REQUIRED WORK:
Convert the lines from the start of the list through the line containing "order: Hymenoptera" into a Markdown table with the columns Row and Line. Give each line its own numbered row and omit blank lines.

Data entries
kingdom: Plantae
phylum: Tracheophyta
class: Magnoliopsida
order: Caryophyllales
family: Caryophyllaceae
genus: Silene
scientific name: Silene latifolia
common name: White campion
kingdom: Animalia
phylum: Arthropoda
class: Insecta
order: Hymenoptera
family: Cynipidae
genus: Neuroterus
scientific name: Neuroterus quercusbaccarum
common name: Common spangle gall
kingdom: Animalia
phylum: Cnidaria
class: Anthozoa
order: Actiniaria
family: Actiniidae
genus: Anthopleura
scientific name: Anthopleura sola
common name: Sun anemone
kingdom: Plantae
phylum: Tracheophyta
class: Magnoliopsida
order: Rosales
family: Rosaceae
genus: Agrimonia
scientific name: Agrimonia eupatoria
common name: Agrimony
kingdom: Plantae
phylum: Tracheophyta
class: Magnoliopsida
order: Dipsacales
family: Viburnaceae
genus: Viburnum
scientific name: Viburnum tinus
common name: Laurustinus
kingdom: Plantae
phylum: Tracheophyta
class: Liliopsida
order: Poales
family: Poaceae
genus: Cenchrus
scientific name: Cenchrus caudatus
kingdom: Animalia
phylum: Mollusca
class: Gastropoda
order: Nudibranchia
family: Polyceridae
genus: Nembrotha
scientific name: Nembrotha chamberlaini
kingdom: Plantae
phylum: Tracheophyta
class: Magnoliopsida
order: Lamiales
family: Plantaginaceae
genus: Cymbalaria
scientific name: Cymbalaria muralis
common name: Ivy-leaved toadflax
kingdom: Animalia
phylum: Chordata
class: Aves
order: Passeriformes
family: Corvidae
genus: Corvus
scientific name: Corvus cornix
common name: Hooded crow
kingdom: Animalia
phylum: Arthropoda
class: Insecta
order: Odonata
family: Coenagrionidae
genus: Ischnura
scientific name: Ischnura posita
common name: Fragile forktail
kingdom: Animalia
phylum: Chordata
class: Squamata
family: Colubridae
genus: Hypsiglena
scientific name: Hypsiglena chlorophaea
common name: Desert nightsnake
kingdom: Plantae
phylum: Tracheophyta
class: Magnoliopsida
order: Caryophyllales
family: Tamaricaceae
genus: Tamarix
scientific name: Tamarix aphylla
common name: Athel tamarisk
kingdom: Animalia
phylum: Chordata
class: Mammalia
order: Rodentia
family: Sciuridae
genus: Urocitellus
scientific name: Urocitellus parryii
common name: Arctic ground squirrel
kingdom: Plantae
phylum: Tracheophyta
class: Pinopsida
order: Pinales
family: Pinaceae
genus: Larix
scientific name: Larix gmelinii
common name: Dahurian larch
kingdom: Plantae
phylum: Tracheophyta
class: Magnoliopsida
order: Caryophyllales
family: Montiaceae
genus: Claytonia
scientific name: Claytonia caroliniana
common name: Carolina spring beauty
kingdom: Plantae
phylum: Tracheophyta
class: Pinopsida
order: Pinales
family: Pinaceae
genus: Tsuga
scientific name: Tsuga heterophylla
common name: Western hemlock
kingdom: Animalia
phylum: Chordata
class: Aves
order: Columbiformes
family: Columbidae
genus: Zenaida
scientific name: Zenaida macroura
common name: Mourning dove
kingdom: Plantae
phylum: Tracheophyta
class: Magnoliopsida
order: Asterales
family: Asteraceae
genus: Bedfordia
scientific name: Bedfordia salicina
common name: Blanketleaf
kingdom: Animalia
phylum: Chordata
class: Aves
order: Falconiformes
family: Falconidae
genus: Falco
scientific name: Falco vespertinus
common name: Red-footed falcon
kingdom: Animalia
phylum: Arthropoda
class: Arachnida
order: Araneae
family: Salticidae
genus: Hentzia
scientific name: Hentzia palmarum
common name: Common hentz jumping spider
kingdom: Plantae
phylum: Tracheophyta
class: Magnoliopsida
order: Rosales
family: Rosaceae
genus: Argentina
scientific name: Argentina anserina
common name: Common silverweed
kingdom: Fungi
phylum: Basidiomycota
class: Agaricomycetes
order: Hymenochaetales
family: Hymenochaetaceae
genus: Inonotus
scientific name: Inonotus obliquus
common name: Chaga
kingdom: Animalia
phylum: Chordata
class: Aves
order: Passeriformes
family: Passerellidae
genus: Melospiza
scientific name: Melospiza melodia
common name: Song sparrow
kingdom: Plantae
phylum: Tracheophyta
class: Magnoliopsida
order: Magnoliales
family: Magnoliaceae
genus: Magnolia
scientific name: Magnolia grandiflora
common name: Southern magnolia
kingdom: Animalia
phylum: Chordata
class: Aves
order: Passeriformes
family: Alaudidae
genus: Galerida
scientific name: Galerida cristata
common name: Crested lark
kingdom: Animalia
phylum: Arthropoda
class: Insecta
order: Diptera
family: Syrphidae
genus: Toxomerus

OUTPUT FOR THIS TASK:
| Row | Line |
|---|---|
| 1 | kingdom: Plantae |
| 2 | phylum: Tracheophyta |
| 3 | class: Magnoliopsida |
| 4 | order: Caryophyllales |
| 5 | family: Caryophyllaceae |
| 6 | genus: Silene |
| 7 | scientific name: Silene latifolia |
| 8 | common name: White campion |
| 9 | kingdom: Animalia |
| 10 | phylum: Arthropoda |
| 11 | class: Insecta |
| 12 | order: Hymenoptera |